◆ TEXT
# I WON!



## NS: Nikon Shooter (Feb 4, 2022)

-

Being stuck in a wheelchair with a leg up in my own home since ten days, 
I was taken hostage by my daughter who forced me to play chess almost 
every evening after her work — so to give me reasons to be that grumpy. 

She has beaten me up shamelessly until… last night. I feel better now.


----------



## ivanz (Feb 4, 2022)

Congrats on the win. It always feels good to put the kids back in there place. And it only took 10 days.


----------



## NS: Nikon Shooter (Feb 4, 2022)

ivanz said:


> … And it only took 10 days.



Ten days as hostage but I thought her how to play many years back.
My ex-wife said that I was one a very intelligent man but I gave all
my brains to the kids.


----------



## Jeff15 (Feb 4, 2022)

Keep up the good work.....


----------



## Photo Lady (Mar 12, 2022)

we need photos to prove this lol


----------



## webestang64 (Mar 12, 2022)

Photo Lady said:


> we need photos to prove this lol


Yeah, where's that winning board shot...!!! LOL

Congrats on the win! Being single I have to go from one chair to the next.


BTW I play Space Chess.....


----------



## NS: Nikon Shooter (Mar 13, 2022)

-

Wow… I love the idea!


----------

◆ SOURCE MATERIAL
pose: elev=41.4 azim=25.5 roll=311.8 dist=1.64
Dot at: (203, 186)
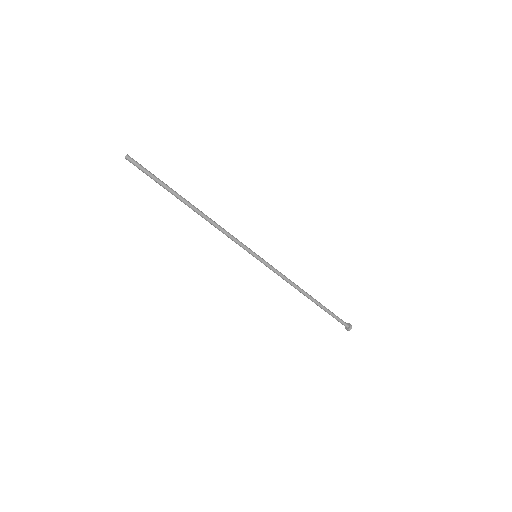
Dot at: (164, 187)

◆ REQUIRED ACTIONS
1. In the thread, how long had Nikon Shooter been stuck in a wheelchair at home?
2. Reproduce the passage from the thread starting at "Being stuck in" and ending at "feel better now.".

◆ TASK ANSWERS
1. Ten days.

2.
Being stuck in a wheelchair with a leg up in my own home since ten days, 
I was taken hostage by my daughter who forced me to play chess almost 
every evening after her work — so to give me reasons to be that grumpy. 

She has beaten me up shamelessly until… last night. I feel better now.